Bruton tyrosine kinase (BTK) plays a key role in the B-cell receptor (BCR) pathway. Because the BCR pathway is regularly activated in chronic lymphocytic leukemia (CLL), small lymphocytic lymphoma (SLL), and mantle cell lymphoma (MCL), BTK is an attractive treatment target for these malignancies.
Covalent BTK inhibitors ibrutinib, acalabrutinib, and zanubrutinib form a covalent bond with the cysteine 481 (C481) residue of BTK, preventing it from activating the BCR pathway. As a result, malignant B cells stop proliferating, leading to tumor reduction. Because BTK inhibitors must be continuously administered to exert their therapeutic effect, resistance can emerge over time.

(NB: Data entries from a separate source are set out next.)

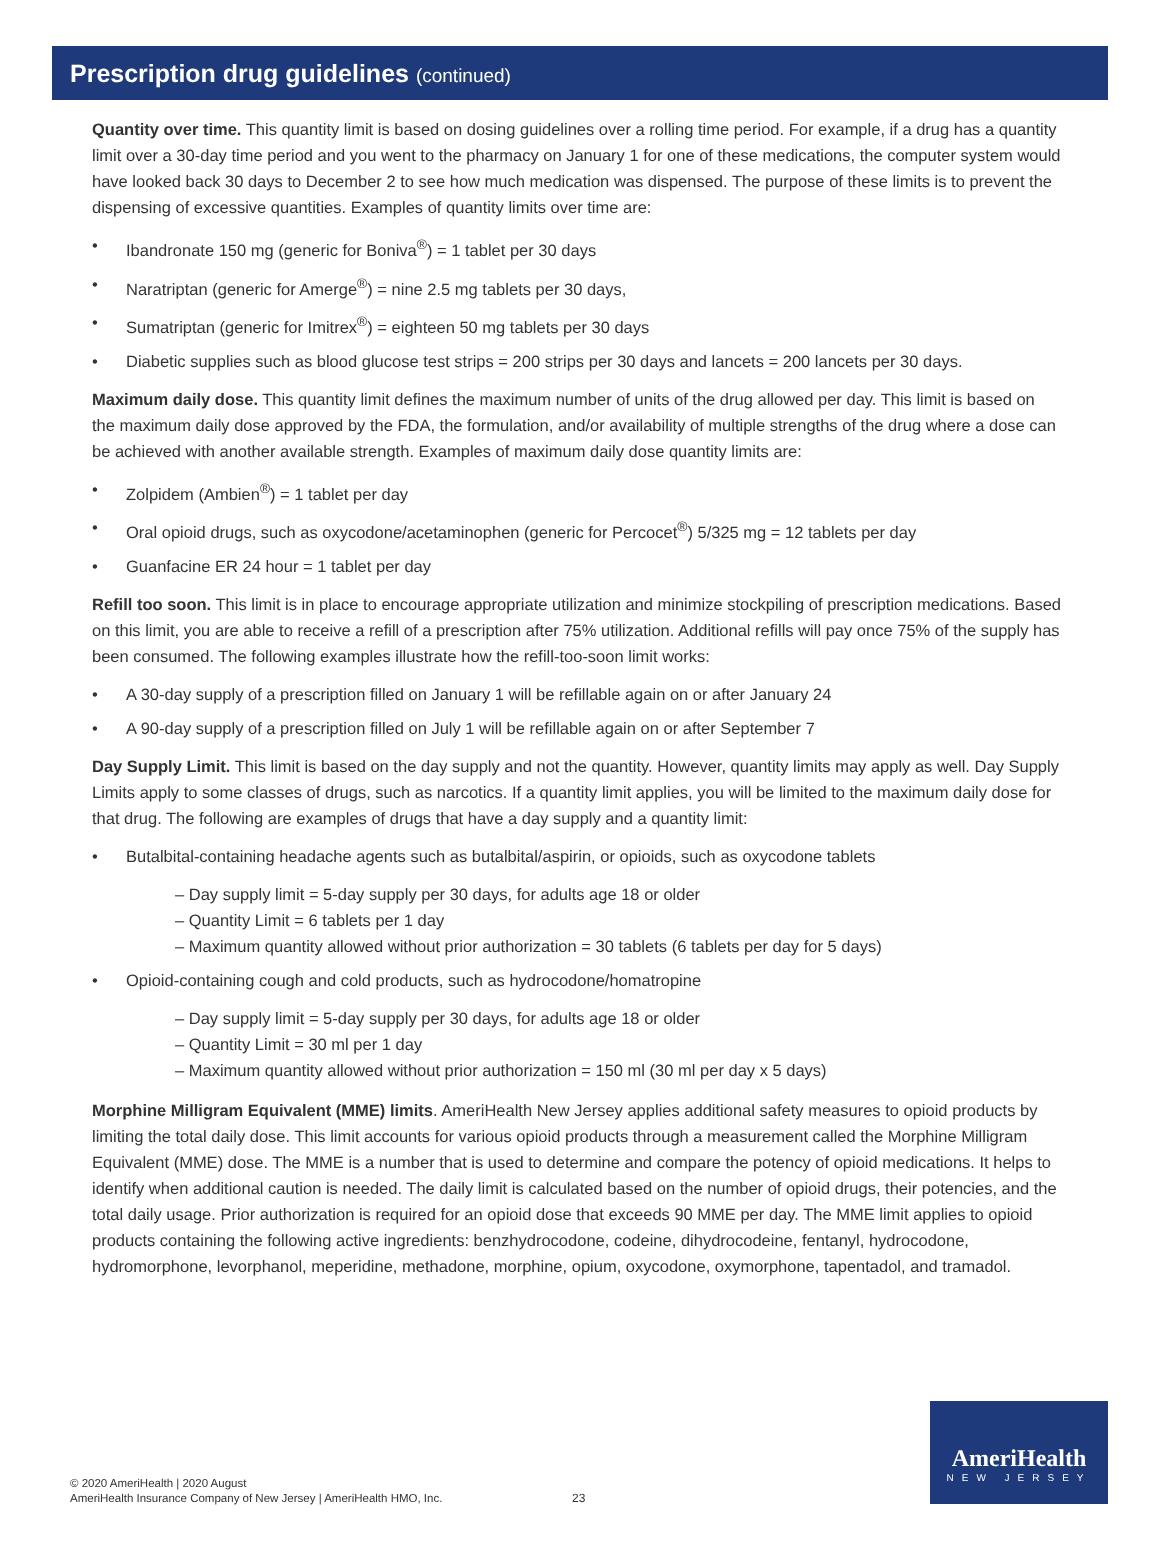Prescription drug guidelines (continued)
Quantity over time. This quantity limit is based on dosing guidelines over a rolling time period. For example, if a drug has a quantity limit over a 30-day time period and you went to the pharmacy on January 1 for one of these medications, the computer system would have looked back 30 days to December 2 to see how much medication was dispensed. The purpose of these limits is to prevent the dispensing of excessive quantities. Examples of quantity limits over time are:
• Ibandronate 150 mg (generic for Boniva<sup>®</sup>) = 1 tablet per 30 days
• Naratriptan (generic for Amerge<sup>®</sup>) = nine 2.5 mg tablets per 30 days,
• Sumatriptan (generic for Imitrex<sup>®</sup>) = eighteen 50 mg tablets per 30 days
• Diabetic supplies such as blood glucose test strips = 200 strips per 30 days and lancets = 200 lancets per 30 days.
Maximum daily dose. This quantity limit defines the maximum number of units of the drug allowed per day. This limit is based on the maximum daily dose approved by the FDA, the formulation, and/or availability of multiple strengths of the drug where a dose can be achieved with another available strength. Examples of maximum daily dose quantity limits are:
• Zolpidem (Ambien<sup>®</sup>) = 1 tablet per day
• Oral opioid drugs, such as oxycodone/acetaminophen (generic for Percocet<sup>®</sup>) 5/325 mg = 12 tablets per day
• Guanfacine ER 24 hour = 1 tablet per day
Refill too soon. This limit is in place to encourage appropriate utilization and minimize stockpiling of prescription medications. Based on this limit, you are able to receive a refill of a prescription after 75% utilization. Additional refills will pay once 75% of the supply has been consumed. The following examples illustrate how the refill-too-soon limit works:
• A 30-day supply of a prescription filled on January 1 will be refillable again on or after January 24
• A 90-day supply of a prescription filled on July 1 will be refillable again on or after September 7
Day Supply Limit. This limit is based on the day supply and not the quantity. However, quantity limits may apply as well. Day Supply Limits apply to some classes of drugs, such as narcotics. If a quantity limit applies, you will be limited to the maximum daily dose for that drug. The following are examples of drugs that have a day supply and a quantity limit:
• Butalbital-containing headache agents such as butalbital/aspirin, or opioids, such as oxycodone tablets
– Day supply limit = 5-day supply per 30 days, for adults age 18 or older
– Quantity Limit = 6 tablets per 1 day
– Maximum quantity allowed without prior authorization = 30 tablets (6 tablets per day for 5 days)
• Opioid-containing cough and cold products, such as hydrocodone/homatropine
– Day supply limit = 5-day supply per 30 days, for adults age 18 or older
– Quantity Limit = 30 ml per 1 day
– Maximum quantity allowed without prior authorization = 150 ml (30 ml per day x 5 days)
Morphine Milligram Equivalent (MME) limits. AmeriHealth New Jersey applies additional safety measures to opioid products by limiting the total daily dose. This limit accounts for various opioid products through a measurement called the Morphine Milligram Equivalent (MME) dose. The MME is a number that is used to determine and compare the potency of opioid medications. It helps to identify when additional caution is needed. The daily limit is calculated based on the number of opioid drugs, their potencies, and the total daily usage. Prior authorization is required for an opioid dose that exceeds 90 MME per day. The MME limit applies to opioid products containing the following active ingredients: benzhydrocodone, codeine, dihydrocodeine, fentanyl, hydrocodone, hydromorphone, levorphanol, meperidine, methadone, morphine, opium, oxycodone, oxymorphone, tapentadol, and tramadol.
© 2020 AmeriHealth | 2020 August
AmeriHealth Insurance Company of New Jersey | AmeriHealth HMO, Inc.
23
AmeriHealth
NEW JERSEY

The most common resistance mechanisms are C481 point mutations that prevent covalent BTK inhibitors from binding to BTK. Accordingly, noncovalent BTK inhibitors, which do not bind to C481, may allow for continued inhibition of the BCR pathway. Noncovalent BTK inhibitors interact with BTK via hydrophobic interactions and hydrogen and ionic bonds. These mechanisms allow them to bypass resistance arising from C481 point mutations, whereas the weaker, reversible bonds may confer a more favorable toxicity profile than covalent BTK inhibitors.

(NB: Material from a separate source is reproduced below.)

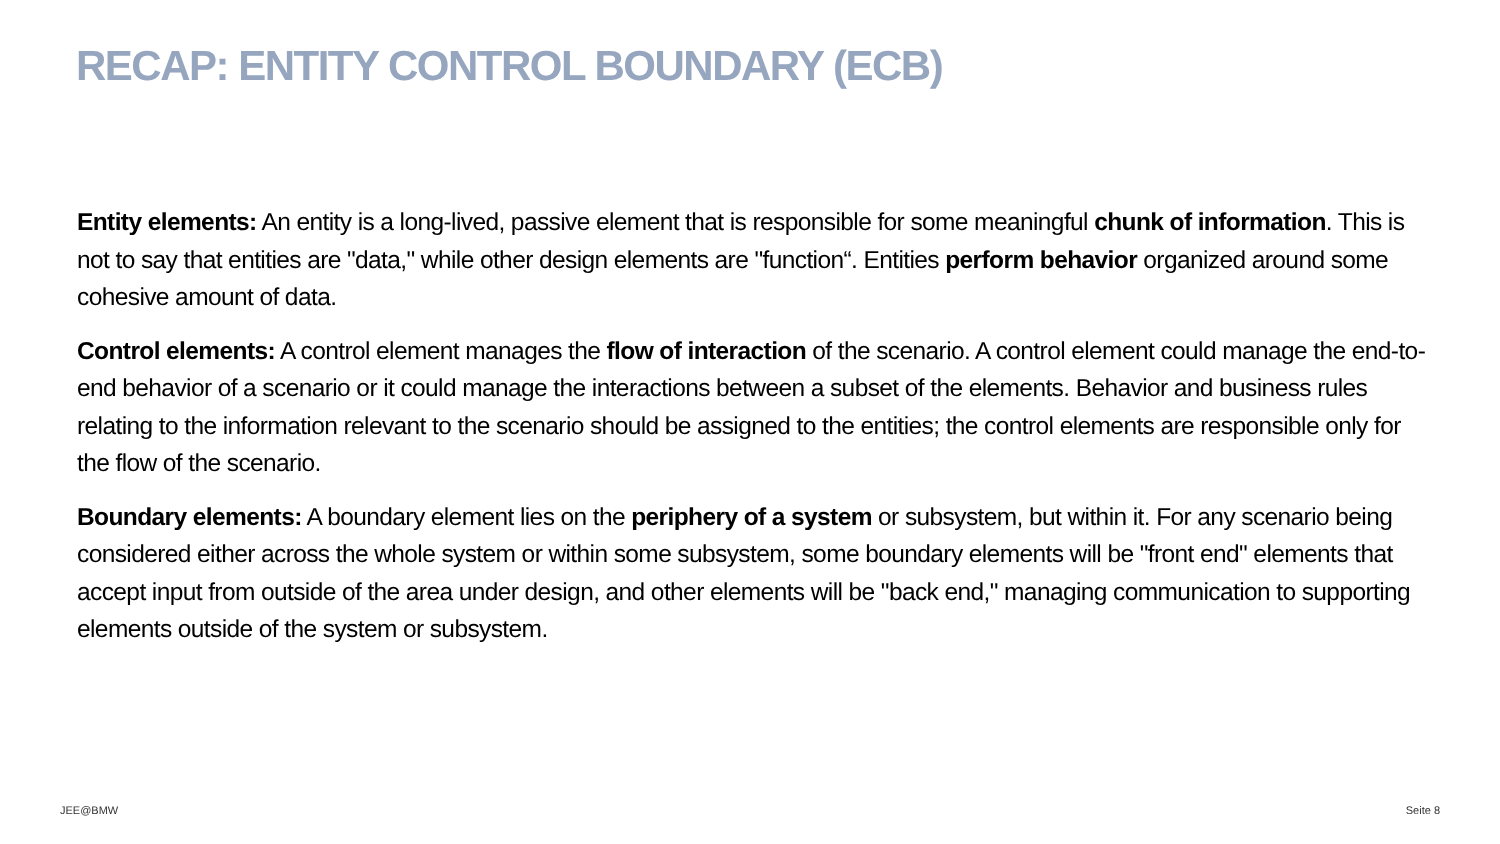RECAP: ENTITY CONTROL BOUNDARY (ECB)
Entity elements: An entity is a long-lived, passive element that is responsible for some meaningful chunk of information. This is not to say that entities are "data," while other design elements are "function“. Entities perform behavior organized around some cohesive amount of data.
Control elements: A control element manages the flow of interaction of the scenario. A control element could manage the end-to-end behavior of a scenario or it could manage the interactions between a subset of the elements. Behavior and business rules relating to the information relevant to the scenario should be assigned to the entities; the control elements are responsible only for the flow of the scenario.
Boundary elements: A boundary element lies on the periphery of a system or subsystem, but within it. For any scenario being considered either across the whole system or within some subsystem, some boundary elements will be "front end" elements that accept input from outside of the area under design, and other elements will be "back end," managing communication to supporting elements outside of the system or subsystem.
JEE@BMW Seite 8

Of the noncovalent BTK inhibitors, pirtobrutinib has demonstrated effectiveness in CLL, SLL, and MCL after prior covalent BTK inhibitor therapy, and it is approved for use after 2 prior lines of therapy. An investigational noncovalent BTK inhibitor, nemtabrutinib, also shows promising activity in CLL/SLL after prior covalent BTK inhibitor therapy.
After covalent BTK inhibitor therapy in CLL/SLL or MCL, would you continue BTK inhibition or switch to another treatment class?
Similarly I would assume a covalent btki is used in second line in mcl and I would transition to Pirto in third line as a bridge to car-t cell therapy.